BF16: High Precision, Moderate Efficiency
BF16 (16-bit floating-point, Bfloat16 or Brain Float16, named because it was developed and used at Google Brain) is a 16-bit floating-point format that retains a wide range of values while reducing memory footprint compared to full 32-bit floats.
It’s widely used in deep learning for its balance of precision and performance. Bfloat16 is a custom 16-bit floating point representation that comprises one sign bit, eight exponent bits, and seven mantissa bits.
The IEEE FP32 format uses 32 bits and the IEEE FP16 format uses 16 bits.
Bfloat16 is a truncated version of the IEEE FP32 format, and uses the same number of exponent bits as FP32.
This enables a wider range of real numbers to be represented by BF16, compared to FP16, but with a lot less precision as it has fewer bits to represent data that is after that decimal point in the floating point number. Bfloat16 is used in deep learning frameworks because it has the same range as FP32 (but with less precision after the decimal place), but with fewer bits.
FP8: Compact and Fast
FP8 (8-bit floating-point) takes efficiency further by halving the memory usage of BF16.
This compact format accelerates computation and reduces power consumption and memory use, though it sacrifices some precision, which may impact fine details in generated output.
NF4: Optimized for Neural Networks
NF4 (4-bit Normal Float) is a highly specialized format designed for neural networks, offering extreme efficiency by using just 4 bits per value.

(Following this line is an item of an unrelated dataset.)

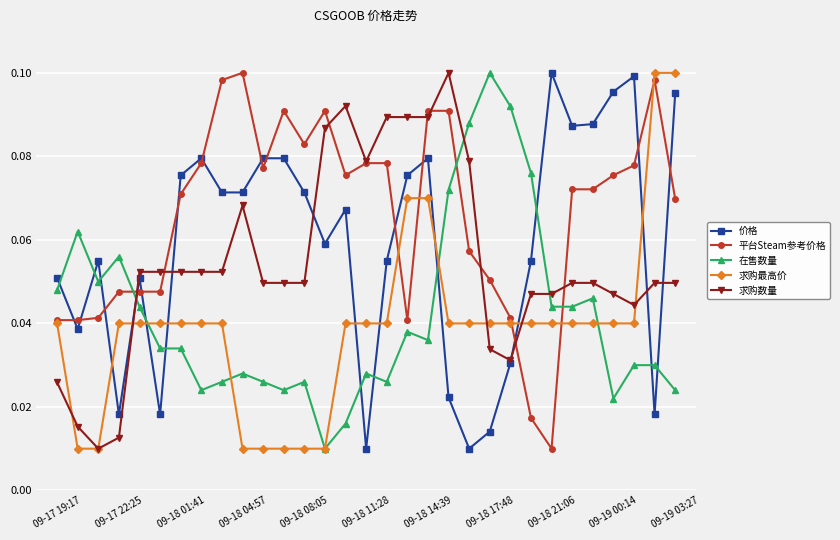

At how many categories does at least one series exceed 0?

31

It was introduced as a part of the QLora paper here: https://arxiv.org/abs/2305.14314
While it excels in minimizing memory and compute costs, it requires careful optimization to maintain output quality, especially in complex image generation tasks.
Visual Comparison, Spot the difference



Conclusion
BF16, FP8, and NF4 each offer distinct trade-offs in image generation.
BF16 provides robust precision for high-quality results using 16 bits, FP8 boosts speed and efficiency for resource-constrained environments using 8 bits, and NF4 pushes the boundaries of optimization for cutting-edge applications by using just 4 bits per number.
The best choice depends on your project’s priorities—whether it’s output fidelity, computational speed, or memory efficiency.
Additional Notes
The original intent of this miniblog, in addition to example results provided side-by-side, was to also provide image generation times.
But while running timed generations, complexities related to the different representations used inside the CLIP and VAE models, and variable performance on different NVIDIA GPUs due to their internal architecture (after trying to focus on sampler iterations-per-second), led to significant variance in the results.